● **Exercise instructions**:
**1)** In the passage on cervical ultrasound in pregnancy, why should roughly 3–5 minutes be spent evaluating the cervix?
**2)** Write the next part of the passage on cervical length ultrasound in pregnancy, picking up after its final line.
Given passage START
Ultrasound is also used in pregnancy to evaluate for maternal pathology, such as uterine fibroids and ovarian cysts or masses. However, imaging of certain maternal structures also has implications for obstetrical outcomes.
Ultrasound can be used to evaluate the cervix in the pregnant patient, as the shape and length of the cervix has been shown to correlate with preterm delivery. The best way to evaluate the cervix is by using transvaginal ultrasound. The most clinically applicable measurement is that of the cervical length. This is the distance of the closed cervix from the external os along the endocervical canal to the innermost closed portion of the cervix. It is also often standard to report the presence or absence of funneling or opening of the internal os. It is also important that approximately 3–5 minutes be spent evaluating the cervix because of the potential for dynamic changes. The shortest cervical length should be reported and used for clinical management.
The specific uses of cervical length measurements are rapidly evolving, but it is important to understand some basic principles for the use of these measurements. A normal cervical length measures between 25 and 50 mm from the mid-second trimester until the third trimester. A cervical length less than or equal to 25 mm at these gestational ages can be considered abnormal or “short.” In the third trimester, there is physiologic shortening of the cervix, making the distinction between normal and abnormal more difficult. The earlier in gestation and the shorter the cervical length, the higher is the risk of preterm delivery. In Table 11–5, the risk of preterm birth by cervical length at 24 weeks is shown.
Table 11–5. Sensitivity, Specificity, and Predictive Value of Cervical Length at 24 Weeks of Gestation for Preterm Birth before 35 Weeks of Gestation. ||Download (.pdf)
Given passage END
Data under study START
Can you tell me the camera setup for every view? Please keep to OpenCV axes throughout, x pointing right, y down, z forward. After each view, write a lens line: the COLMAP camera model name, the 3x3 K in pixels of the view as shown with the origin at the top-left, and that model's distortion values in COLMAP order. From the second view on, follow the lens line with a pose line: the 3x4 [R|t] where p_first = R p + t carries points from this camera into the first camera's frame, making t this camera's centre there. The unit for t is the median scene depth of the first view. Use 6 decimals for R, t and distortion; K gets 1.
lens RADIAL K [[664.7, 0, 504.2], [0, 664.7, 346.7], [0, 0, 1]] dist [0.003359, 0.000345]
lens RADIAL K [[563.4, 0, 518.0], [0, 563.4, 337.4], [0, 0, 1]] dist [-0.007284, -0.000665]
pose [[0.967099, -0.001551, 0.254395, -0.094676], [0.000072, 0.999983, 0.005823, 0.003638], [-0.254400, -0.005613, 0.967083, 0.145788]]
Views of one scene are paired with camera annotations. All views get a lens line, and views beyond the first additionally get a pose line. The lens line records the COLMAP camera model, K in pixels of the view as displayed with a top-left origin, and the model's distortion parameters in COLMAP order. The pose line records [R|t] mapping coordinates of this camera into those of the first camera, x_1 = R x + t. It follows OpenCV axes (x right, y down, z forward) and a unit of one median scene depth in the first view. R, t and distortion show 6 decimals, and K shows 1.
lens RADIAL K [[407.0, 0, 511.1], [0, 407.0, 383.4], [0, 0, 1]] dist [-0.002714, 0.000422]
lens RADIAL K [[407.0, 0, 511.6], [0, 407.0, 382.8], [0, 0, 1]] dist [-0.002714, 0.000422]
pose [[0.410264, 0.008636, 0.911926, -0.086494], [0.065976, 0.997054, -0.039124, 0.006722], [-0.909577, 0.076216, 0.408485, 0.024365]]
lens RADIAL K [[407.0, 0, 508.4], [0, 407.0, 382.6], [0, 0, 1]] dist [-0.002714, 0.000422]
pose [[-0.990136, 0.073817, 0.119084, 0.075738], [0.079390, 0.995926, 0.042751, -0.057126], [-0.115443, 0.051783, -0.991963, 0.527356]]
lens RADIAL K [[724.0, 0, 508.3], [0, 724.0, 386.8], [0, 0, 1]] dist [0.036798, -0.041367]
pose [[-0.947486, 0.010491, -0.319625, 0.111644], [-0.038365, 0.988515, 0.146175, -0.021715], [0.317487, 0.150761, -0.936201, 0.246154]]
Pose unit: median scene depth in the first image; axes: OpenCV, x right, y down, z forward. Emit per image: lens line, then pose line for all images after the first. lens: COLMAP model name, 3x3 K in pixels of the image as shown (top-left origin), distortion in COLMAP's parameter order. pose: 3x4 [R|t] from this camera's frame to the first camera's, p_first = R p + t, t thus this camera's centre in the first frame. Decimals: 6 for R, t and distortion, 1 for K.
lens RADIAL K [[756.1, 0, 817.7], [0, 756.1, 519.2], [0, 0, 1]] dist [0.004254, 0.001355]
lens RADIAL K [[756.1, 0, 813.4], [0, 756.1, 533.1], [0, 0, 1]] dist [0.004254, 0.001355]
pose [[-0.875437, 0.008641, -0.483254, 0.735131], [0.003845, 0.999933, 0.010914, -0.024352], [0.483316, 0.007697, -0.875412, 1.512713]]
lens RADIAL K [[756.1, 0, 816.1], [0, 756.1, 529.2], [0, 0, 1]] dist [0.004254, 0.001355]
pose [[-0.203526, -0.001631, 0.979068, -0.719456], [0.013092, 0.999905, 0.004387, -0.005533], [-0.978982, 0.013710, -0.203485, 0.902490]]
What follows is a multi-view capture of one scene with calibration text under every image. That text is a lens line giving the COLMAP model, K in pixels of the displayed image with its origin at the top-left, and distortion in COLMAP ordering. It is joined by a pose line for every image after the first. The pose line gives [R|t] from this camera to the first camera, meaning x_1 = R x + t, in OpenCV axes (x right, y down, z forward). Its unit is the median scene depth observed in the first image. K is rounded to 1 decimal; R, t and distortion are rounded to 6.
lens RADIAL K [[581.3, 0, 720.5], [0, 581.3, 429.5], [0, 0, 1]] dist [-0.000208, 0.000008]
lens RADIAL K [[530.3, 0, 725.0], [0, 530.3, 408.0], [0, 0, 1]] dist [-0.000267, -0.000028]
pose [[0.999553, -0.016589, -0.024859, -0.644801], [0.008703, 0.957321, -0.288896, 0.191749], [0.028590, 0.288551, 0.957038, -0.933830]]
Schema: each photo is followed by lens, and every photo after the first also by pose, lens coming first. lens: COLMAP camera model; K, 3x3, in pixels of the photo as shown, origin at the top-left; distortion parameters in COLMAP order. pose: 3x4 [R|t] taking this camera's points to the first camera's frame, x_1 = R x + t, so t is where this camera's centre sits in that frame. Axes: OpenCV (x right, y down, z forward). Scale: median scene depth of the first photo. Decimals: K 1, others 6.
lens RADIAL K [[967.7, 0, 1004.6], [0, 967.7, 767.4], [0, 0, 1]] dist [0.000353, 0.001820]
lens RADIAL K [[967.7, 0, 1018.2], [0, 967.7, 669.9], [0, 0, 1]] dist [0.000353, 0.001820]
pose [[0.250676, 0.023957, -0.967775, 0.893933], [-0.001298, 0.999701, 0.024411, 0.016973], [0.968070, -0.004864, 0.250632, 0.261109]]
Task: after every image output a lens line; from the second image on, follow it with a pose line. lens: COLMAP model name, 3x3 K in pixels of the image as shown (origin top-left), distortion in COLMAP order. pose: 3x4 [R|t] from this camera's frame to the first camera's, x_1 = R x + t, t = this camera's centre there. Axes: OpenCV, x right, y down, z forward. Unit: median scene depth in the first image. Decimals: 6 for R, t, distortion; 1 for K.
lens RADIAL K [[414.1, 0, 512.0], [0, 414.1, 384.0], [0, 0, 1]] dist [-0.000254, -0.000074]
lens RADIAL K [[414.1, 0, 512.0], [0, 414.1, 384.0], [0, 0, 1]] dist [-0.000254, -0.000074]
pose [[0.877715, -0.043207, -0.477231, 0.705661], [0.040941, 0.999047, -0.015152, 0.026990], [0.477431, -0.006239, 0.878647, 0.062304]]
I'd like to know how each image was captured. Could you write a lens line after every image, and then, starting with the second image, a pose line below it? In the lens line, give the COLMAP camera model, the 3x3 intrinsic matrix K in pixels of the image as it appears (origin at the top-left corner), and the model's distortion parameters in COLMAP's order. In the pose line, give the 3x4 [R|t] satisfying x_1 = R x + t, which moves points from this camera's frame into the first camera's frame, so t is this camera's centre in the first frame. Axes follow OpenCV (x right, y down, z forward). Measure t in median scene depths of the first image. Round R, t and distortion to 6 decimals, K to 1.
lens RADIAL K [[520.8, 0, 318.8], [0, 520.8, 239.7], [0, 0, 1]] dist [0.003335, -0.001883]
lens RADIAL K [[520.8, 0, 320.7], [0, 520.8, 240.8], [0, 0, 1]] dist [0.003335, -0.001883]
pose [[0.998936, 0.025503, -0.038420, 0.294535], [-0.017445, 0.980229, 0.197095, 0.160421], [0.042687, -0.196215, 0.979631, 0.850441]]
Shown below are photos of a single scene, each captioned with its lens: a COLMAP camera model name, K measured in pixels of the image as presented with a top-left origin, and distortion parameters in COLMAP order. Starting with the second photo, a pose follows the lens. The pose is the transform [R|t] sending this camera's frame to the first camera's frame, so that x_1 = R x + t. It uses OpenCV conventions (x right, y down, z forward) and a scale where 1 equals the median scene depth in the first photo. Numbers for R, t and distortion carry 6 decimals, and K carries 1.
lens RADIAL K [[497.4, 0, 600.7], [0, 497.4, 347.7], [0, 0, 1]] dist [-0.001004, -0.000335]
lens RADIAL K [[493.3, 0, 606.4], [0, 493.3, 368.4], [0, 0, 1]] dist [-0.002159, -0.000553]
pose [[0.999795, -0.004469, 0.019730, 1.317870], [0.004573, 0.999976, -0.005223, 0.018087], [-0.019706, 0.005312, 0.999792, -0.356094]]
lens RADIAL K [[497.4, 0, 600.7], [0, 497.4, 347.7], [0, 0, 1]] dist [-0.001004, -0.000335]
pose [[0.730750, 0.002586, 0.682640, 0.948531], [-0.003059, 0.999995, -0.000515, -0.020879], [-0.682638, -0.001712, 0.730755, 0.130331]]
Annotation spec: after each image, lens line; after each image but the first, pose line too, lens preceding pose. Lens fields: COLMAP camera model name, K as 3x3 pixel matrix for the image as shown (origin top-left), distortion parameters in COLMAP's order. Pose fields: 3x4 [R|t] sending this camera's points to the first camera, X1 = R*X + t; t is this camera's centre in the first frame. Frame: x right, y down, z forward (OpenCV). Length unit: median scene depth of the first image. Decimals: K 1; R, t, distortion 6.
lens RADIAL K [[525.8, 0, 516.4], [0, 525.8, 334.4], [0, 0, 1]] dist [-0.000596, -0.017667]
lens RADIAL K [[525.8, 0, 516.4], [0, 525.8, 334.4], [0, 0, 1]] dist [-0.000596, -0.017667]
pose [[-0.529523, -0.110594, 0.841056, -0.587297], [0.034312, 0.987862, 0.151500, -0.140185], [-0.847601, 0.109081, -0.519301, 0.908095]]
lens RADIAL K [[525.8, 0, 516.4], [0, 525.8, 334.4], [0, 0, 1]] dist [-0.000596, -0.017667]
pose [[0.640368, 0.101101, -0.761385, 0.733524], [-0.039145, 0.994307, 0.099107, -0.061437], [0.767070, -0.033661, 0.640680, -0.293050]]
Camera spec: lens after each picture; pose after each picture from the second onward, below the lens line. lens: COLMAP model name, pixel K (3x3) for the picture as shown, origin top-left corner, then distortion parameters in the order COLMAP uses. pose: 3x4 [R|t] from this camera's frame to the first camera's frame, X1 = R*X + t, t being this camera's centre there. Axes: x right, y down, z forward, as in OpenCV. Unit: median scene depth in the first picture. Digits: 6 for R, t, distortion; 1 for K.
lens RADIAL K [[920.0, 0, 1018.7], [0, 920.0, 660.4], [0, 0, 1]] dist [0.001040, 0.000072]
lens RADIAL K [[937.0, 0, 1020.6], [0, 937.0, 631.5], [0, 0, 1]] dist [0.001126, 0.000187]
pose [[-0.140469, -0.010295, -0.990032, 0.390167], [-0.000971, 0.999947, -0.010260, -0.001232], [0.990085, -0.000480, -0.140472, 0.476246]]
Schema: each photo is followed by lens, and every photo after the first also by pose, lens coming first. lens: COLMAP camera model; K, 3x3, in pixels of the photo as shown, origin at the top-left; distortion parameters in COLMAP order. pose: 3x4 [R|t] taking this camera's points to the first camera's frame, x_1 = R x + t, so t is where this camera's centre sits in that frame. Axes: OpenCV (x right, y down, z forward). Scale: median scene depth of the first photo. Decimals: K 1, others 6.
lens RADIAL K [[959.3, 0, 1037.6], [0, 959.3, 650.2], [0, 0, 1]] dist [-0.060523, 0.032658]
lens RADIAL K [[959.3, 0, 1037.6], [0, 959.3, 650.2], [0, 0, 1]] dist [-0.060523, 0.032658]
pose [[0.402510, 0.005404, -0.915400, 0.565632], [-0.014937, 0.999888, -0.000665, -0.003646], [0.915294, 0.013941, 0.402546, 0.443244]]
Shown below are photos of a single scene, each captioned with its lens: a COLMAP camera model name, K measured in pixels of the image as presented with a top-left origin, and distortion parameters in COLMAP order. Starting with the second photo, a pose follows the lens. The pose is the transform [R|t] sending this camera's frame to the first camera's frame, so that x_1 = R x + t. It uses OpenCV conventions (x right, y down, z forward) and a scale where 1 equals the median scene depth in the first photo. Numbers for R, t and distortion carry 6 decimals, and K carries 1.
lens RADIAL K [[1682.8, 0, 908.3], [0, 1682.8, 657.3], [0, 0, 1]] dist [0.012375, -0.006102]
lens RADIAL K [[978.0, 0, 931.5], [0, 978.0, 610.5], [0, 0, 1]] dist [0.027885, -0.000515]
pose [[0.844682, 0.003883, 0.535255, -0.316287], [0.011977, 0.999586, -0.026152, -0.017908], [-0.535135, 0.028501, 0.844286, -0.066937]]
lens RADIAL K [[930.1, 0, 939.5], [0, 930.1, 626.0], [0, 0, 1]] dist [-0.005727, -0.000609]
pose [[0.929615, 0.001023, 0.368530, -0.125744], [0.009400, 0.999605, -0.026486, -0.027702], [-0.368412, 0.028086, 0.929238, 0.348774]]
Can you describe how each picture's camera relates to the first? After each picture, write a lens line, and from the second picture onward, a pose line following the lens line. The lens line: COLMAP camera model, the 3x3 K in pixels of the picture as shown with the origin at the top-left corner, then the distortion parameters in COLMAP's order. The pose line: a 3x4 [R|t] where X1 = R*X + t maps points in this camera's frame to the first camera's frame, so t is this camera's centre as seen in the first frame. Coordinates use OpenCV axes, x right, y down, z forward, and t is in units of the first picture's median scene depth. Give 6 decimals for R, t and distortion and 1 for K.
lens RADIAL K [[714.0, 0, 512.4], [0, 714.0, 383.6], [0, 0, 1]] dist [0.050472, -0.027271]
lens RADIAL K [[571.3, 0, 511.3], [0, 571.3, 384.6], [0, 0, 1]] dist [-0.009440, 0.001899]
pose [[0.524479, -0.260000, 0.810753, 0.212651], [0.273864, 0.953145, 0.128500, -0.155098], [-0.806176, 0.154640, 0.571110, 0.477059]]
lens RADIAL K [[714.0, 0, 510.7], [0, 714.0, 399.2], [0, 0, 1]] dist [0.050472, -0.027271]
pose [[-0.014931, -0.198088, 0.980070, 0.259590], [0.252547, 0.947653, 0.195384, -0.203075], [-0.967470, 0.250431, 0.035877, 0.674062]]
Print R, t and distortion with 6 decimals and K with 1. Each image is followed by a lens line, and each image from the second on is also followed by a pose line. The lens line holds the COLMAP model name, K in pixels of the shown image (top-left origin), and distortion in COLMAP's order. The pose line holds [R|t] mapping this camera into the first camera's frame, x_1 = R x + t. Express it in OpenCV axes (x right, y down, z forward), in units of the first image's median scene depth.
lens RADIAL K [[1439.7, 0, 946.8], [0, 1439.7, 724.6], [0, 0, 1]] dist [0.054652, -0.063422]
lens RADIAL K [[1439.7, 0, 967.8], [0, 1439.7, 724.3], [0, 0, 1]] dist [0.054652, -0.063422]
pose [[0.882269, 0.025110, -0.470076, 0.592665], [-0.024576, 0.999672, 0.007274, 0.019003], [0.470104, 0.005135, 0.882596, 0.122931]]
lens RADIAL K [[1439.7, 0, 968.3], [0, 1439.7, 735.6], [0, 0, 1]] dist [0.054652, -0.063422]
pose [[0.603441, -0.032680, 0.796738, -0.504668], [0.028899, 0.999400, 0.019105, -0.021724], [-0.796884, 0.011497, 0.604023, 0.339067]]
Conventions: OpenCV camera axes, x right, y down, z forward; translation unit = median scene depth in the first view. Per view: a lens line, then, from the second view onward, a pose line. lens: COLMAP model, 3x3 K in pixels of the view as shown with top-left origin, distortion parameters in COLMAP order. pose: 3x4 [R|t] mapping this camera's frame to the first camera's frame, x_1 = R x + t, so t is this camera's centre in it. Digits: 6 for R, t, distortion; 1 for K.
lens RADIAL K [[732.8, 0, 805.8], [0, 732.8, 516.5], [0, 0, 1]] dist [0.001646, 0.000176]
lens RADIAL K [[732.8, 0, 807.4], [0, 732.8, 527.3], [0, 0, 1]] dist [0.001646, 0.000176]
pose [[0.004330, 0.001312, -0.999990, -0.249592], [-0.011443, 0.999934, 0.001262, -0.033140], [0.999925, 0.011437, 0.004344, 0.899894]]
Data under study END
● **Responses**:
**1)** The cervix can undergo dynamic changes during the examination, so a few minutes of observation are needed. This allows the shortest cervical length to be captured, reported and used for clinical management.

**2)**
Table 11–5. Sensitivity, Specificity, and Predictive Value of Cervical Length at 24 Weeks of Gestation for Preterm Birth before 35 Weeks of Gestation.
|Cervical Length ≥ 20 mm||Cervical Length ≥ 25 mm||Cervical Length ≥ 30 mm|
|Positive predictive value||25.7%||17.8%||9.3%|
|Negative predictive value||96.5%||97.0%||97.4%|
Cervical length measurements can be used in the second trimester in both low- and high-risk women to evaluate the risk for preterm birth. There are now many studies evaluating different treatment options, such as progesterone or cerclage, to help prevent preterm delivery based on the length of the cervix. In the late second and third trimester, cervical length can also be assessed in the symptomatic patient to help guide the need for hospitalization or the administration of steroids.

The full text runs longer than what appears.